A Two-Stage Multimodal Emotion Recognition Model Based on Graph Contrastive Learning
Wei Ai, FuChen Zhang, Tao Meng, YunTao Shou, HongEn Shao, Keqin Li
TL;DR
This work tackles multimodal emotion recognition in conversations by introducing TS-GCL, a two-stage model that leverages graph contrastive learning to align and differentiate cross-modal representations. The architecture combines context-aware modality encoding, speaker embeddings, and a graph that links utterances across text, audio, and vision, with a graph contrastive objective guiding learning and a two-stage classifier refining emotion labels.

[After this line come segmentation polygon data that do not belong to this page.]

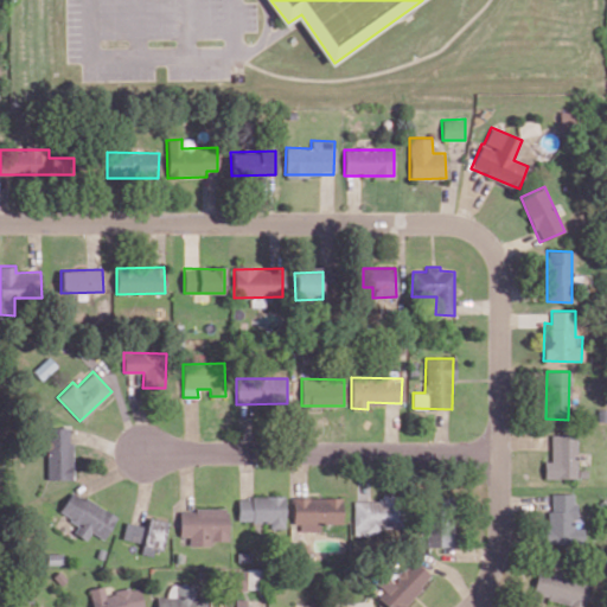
[(45,480),(71,479),(70,427),(44,428),(45,480)]
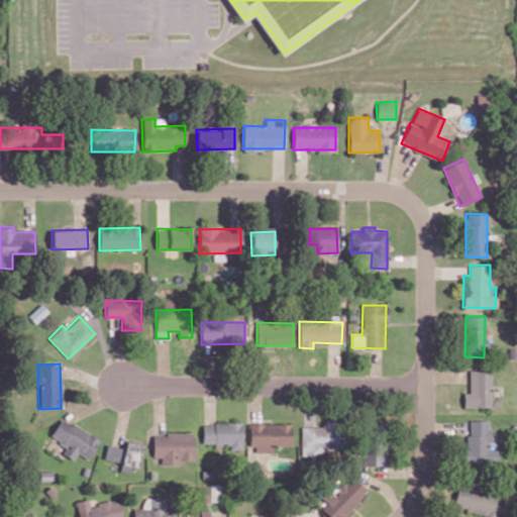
[(491,407),(491,371),(469,371),(469,393),(462,393),(463,407),(491,407)]
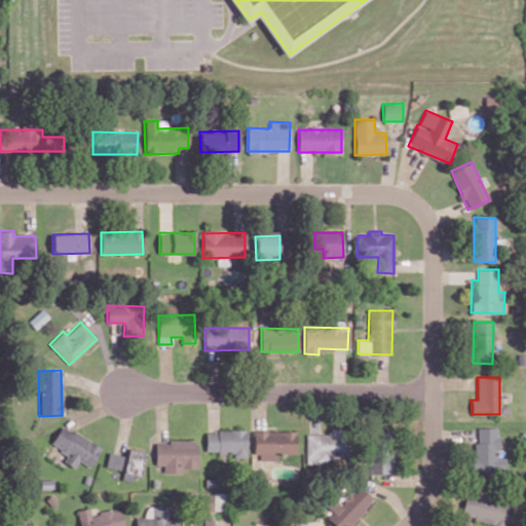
[(73,467),(77,460),(88,467),(100,447),(61,424),(49,444),(67,454),(62,461),(73,467)]
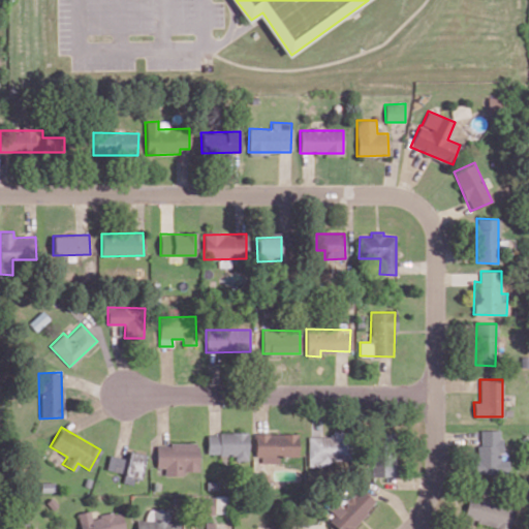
[(507,474),(507,460),(500,460),(500,430),(479,430),(480,445),(475,445),(475,475),(507,474)]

The approach yields state-of-the-art results on IEMOCAP and MELD, demonstrating improved accuracy and F1 and enhanced robustness to modality heterogeneity. Overall, TS-GCL offers a principled, scalable framework for robust MER with potential for broader conversational understanding tasks.
Abstract
In terms of human-computer interaction, it is becoming more and more important to correctly understand the user's emotional state in a conversation, so the task of multimodal emotion recognition (MER) started to receive more attention. However, existing emotion classification methods usually perform classification only once. Sentences are likely to be misclassified in a single round of classification. Previous work usually ignores the similarities and differences between different morphological features in the fusion process. To address the above issues, we propose a two-stage emotion recognition model based on graph contrastive learning (TS-GCL). First, we encode the original dataset with different preprocessing modalities. Second, a graph contrastive learning (GCL) strategy is introduced for these three modal data with other structures to learn similarities and differences within and between modalities. Finally, we use MLP twice to achieve the final emotion classification. This staged classification method can help the model to better focus on different levels of emotional information, thereby improving the performance of the model. Extensive experiments show that TS-GCL has superior performance on IEMOCAP and MELD datasets compared with previous methods.